#### Work task
Could you continue the forum thread about handling malformed XML, picking up right after its last sentence?

#### Document excerpt
"Best practice in dealing with malformed XML"

robin
robin New Altair Community Member
edited November 5 in Community Q&A

I am dealing with malformed xml that is using illegal characters as well as quatations all over the place. The first file from the client I went to the effort of correcting the XML issues after importing the file and before sending it through to the Read XML operator.

 

The next file from the client will be impossible to apply the same fixes as the file is real broken. I was wondering what the best practise was in terms of reading the file into a MySQL database. If I should be using RapidMiner or if I should be calling an external program to fix the issue before processing the data through the operator. 

 

If you recommend staying inside of RapidMiner what would your approach be in terms of tackeling the problem?

 

Kind regards

 

Robin

Tagged:

Best Answer

  • land
    land New Altair Community Member
    Answer ✓

    Hi,

    I cannot agree more with Balazs, however, sometimes you cannot simply hit your customer if he delivers bad quality data. He might not be happy about that :)

    Hence I would like to add two more things:
    If these are random, probably manually created problems, than nor RapidMiner nor any external program can safely import that data. Then Balazs answer applies.

    First check whether you are importing the file in the right encoding. This can create really funny effects if you don't!
    If that's not the problem, check if there's a common rule behind all the problems. If there is, you can use the Text Processing extension to load the file as blank document and apply search and replace, possibly with regular expressions or even more to compensate that.

     

    I would not recommend to treat the file as html as this probably will remove a lot of the content. May be valid XML then, but probably will contain only a blank html page and loose all information :)

#### Given data

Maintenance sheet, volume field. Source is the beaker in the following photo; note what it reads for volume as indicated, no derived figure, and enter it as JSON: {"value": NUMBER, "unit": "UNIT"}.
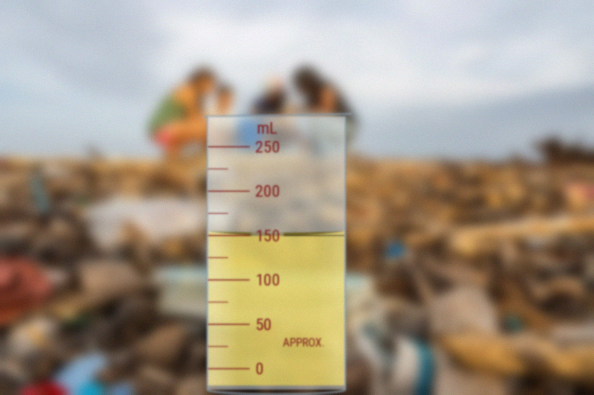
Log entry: {"value": 150, "unit": "mL"}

#### Answer to the exercise
    Greetings,

    Sebastian

     

     

Answers

  • BalazsBarany
    BalazsBarany New Altair Community Member

    Hi!

     

    There is only one best practice for dealing with invalid XML input: rejecting it.

    A system that produces invalid XML proves itself to be untrustworthy. Input from such a system should be discarded.

     

    That said, you might be able to use a tool like http://www.html-tidy.org/ for cleaning up the input if it's not too broken and format it according to the standards. 

     

    Regards,

    Balázs

  • kayman
    kayman New Altair Community Member

    You might be lucky with the html to xml operator, if your XML is not too dirty this one will try it's best to create xml by just treating your malformed xml as a form of html.

    Results may not be as good as expected but at least it can be parsed and that could be enough to get you started.

  • land
    land New Altair Community Member
    Answer ✓

    Hi,

    I cannot agree more with Balazs, however, sometimes you cannot simply hit your customer if he delivers bad quality data. He might not be happy about that :)

    Hence I would like to add two more things:
    If these are random, probably manually created problems, than nor RapidMiner nor any external program can safely import that data. Then Balazs answer applies.

    First check whether you are importing the file in the right encoding. This can create really funny effects if you don't!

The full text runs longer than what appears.